Task directions.
From the line that includes "middle dip: (117, 149)" down to the final line of the data below, copy every line exactly and leave the rest out.

-------- Data in this exercise --------

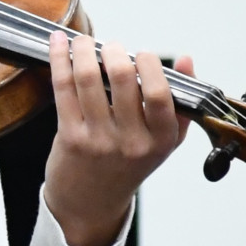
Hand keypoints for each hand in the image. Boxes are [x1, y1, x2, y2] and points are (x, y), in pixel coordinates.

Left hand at [42, 33, 193, 245]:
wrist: (91, 203)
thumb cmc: (128, 165)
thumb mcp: (164, 142)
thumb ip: (179, 103)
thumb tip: (187, 60)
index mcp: (160, 140)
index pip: (160, 94)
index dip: (150, 65)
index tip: (142, 55)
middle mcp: (130, 141)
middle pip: (122, 78)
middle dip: (115, 51)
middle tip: (111, 48)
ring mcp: (97, 139)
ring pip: (88, 78)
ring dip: (84, 50)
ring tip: (84, 42)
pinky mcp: (69, 137)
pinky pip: (63, 88)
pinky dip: (59, 60)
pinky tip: (58, 44)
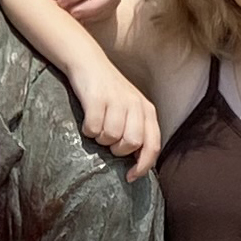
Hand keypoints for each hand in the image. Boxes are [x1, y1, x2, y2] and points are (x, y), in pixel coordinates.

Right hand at [67, 52, 160, 178]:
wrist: (89, 63)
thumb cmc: (109, 93)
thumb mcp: (130, 110)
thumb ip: (137, 131)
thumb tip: (136, 164)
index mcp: (147, 110)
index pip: (153, 145)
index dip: (143, 165)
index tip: (130, 177)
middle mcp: (135, 105)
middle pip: (131, 144)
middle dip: (117, 149)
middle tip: (108, 141)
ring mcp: (117, 100)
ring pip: (111, 137)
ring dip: (100, 139)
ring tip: (97, 127)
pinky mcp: (97, 98)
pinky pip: (93, 128)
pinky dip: (87, 130)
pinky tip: (87, 121)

--------

Result of the task.
middle dip: (117, 149)
middle tip: (108, 141)
ring mcp: (117, 100)
ring pip: (111, 137)
ring dip: (100, 139)
ring tip: (97, 127)
pinky mcp: (97, 98)
pinky pip: (93, 128)
pinky dip: (87, 130)
pinky tip: (87, 121)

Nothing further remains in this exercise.